One big story to watch in the final month: The Colorado Avalanche are going to have to make their playoff push without Gabriel Landeskog, who’s out four-to-six weeks with an upper-body injury. That timeline means he could be back early in the playoffs and there’s a slight chance he could return before the end of the season. But as Ryan Clark wonders, by that point will it still matter?

5. Washington Capitals (41-21-7, +22 true goals differential*) – Screw it, I’m back on board.

The Capitals showed up in our very first top five, then vanished for two months before reappearing in December. They hung around for five weeks, reaching as high as the two-spot on New Year’s Eve even as I wrote that the ranking “seems a little high.” Now, after two weeks of winning pushed them back into top spot in the Metro, they seem like as good a pick as any out of a crowded top-five field.
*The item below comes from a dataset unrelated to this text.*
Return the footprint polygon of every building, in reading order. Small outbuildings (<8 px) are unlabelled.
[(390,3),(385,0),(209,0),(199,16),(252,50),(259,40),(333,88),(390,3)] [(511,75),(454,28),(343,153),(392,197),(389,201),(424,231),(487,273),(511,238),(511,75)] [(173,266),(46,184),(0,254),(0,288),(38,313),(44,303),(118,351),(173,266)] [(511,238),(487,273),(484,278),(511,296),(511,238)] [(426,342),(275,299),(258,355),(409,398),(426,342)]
Or maybe not. You might prefer the Jets, who have a decent case even though they lost in Washington last night. But the Jets look to have a tougher road out of the Central than what the Caps will have in the Metro and that matters too. For the same reason, I can’t talk myself into Nashville. The post-Stone trade Golden Knights? They’ve looked great at times, but the top of the Pacific is very tough and they’re locked into third. The Islanders are still at least in the mix, but I’d rather know more about the Robin Lehner injury before I get them back near the top five. And the Leafs somehow haven’t shown up here in eight weeks even as they’re tied for second in the league in wins.

It’s a tough call. But this is about who’s going to win the Cup, and when in doubt, deferring to the defending champs doesn’t seem like a bad way to break the tie. For this week, at least.
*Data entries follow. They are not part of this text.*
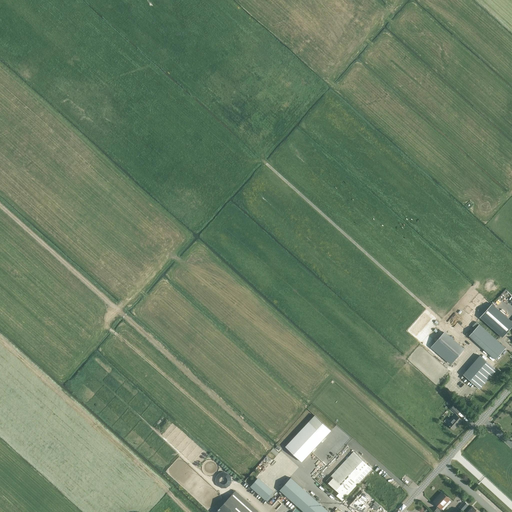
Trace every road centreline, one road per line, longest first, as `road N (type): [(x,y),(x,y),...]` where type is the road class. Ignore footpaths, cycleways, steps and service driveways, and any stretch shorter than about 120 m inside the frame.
road 1 (track): [(0,339),(189,511)]
road 2 (tertiary): [(400,511),(511,387)]
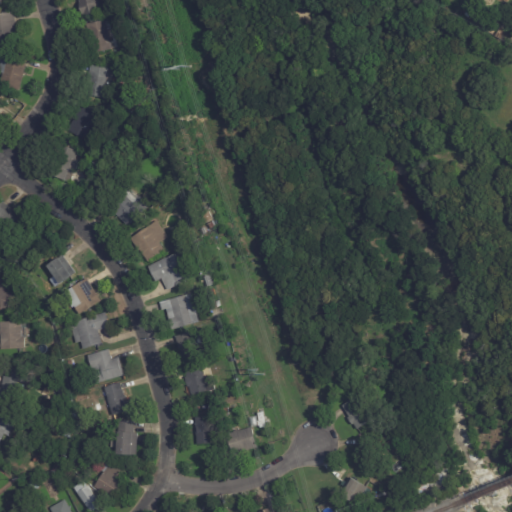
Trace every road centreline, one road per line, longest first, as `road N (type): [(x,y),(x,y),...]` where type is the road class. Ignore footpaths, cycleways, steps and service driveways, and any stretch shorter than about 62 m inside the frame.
road 1 (residential): [(162,482),(157,392),(125,299),(78,227),(0,165)]
road 2 (residential): [(46,0),(52,93),(0,170)]
road 3 (residential): [(309,441),(273,468),(218,487),(162,482)]
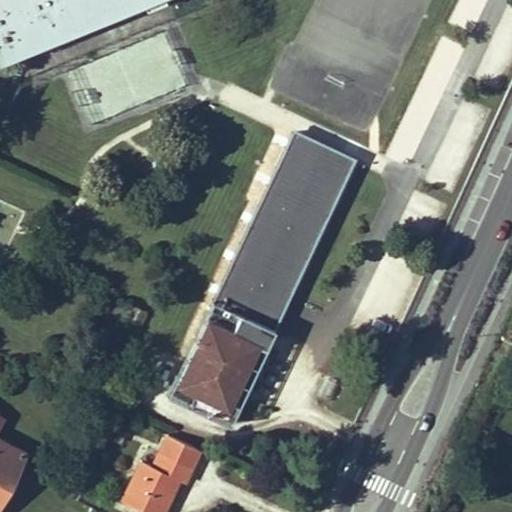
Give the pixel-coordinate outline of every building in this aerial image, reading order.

4. Boston Bruins (42-18-9, +35) – Figuring out where to rank the Bruins is really getting interesting. On the one hand, you could make a very strong case that they’re the second-best team in the NHL. Last night’s loss aside, I’m not even sure you’d get much pushback from anyone. That means they should be ranked second, right?

But this isn’t a “best teams” list. It’s “most likely to win the Cup,” and that means that having the best team in the league in your division is bad news. Without going into the whole playoff format debate again, the Bruins’ path out of the Atlantic is brutal, and unlike the next two teams on the list, there’s no hope of improving it down the stretch.